DATA FOR THIS TASK:
============================================================

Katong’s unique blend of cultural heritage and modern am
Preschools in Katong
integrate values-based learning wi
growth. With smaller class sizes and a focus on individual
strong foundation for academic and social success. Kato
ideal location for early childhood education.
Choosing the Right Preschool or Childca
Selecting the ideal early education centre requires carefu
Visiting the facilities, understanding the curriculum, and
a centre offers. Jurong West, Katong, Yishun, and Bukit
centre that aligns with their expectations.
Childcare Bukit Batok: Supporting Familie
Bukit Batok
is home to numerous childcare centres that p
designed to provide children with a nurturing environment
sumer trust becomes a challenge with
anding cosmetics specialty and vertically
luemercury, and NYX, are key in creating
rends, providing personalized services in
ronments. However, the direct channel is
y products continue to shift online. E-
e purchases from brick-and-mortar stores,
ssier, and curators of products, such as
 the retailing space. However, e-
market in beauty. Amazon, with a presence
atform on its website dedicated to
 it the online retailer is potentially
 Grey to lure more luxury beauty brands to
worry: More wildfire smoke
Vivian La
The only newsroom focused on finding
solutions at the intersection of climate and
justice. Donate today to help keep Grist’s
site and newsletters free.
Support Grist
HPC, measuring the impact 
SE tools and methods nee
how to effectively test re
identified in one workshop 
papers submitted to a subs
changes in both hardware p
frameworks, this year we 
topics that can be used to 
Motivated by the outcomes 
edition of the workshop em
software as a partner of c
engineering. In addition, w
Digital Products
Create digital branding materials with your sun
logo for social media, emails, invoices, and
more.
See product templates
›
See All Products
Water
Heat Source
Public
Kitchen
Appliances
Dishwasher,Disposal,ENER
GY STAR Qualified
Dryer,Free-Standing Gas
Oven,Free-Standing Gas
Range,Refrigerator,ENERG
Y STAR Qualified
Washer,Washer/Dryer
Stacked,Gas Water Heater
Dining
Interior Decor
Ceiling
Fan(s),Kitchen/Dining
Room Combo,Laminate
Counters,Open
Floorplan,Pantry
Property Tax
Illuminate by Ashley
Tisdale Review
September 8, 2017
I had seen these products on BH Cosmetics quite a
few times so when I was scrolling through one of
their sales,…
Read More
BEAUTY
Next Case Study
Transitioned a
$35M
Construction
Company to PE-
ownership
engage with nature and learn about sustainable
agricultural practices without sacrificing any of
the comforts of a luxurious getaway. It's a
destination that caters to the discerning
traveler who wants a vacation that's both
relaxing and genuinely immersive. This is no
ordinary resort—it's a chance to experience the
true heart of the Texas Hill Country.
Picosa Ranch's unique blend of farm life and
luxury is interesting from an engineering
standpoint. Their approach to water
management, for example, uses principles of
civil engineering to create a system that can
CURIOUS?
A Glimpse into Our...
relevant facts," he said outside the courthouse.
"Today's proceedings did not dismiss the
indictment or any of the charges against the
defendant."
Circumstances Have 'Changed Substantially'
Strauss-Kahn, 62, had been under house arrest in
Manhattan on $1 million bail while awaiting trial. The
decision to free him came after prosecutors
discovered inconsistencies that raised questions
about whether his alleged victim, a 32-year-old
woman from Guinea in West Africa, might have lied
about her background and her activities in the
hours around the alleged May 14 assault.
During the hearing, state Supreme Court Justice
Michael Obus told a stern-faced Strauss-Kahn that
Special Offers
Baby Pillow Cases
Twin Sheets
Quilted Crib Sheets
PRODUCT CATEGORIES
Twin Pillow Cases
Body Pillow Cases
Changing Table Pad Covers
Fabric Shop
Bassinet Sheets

============================================================

DESCRIPTION OF THE TASK: Give back exactly the lines from the line holding "Special Offers" through the last line of the listing, including both.

RESPONSE AREA:
Special Offers
Baby Pillow Cases
Twin Sheets
Quilted Crib Sheets
PRODUCT CATEGORIES
Twin Pillow Cases
Body Pillow Cases
Changing Table Pad Covers
Fabric Shop
Bassinet Sheets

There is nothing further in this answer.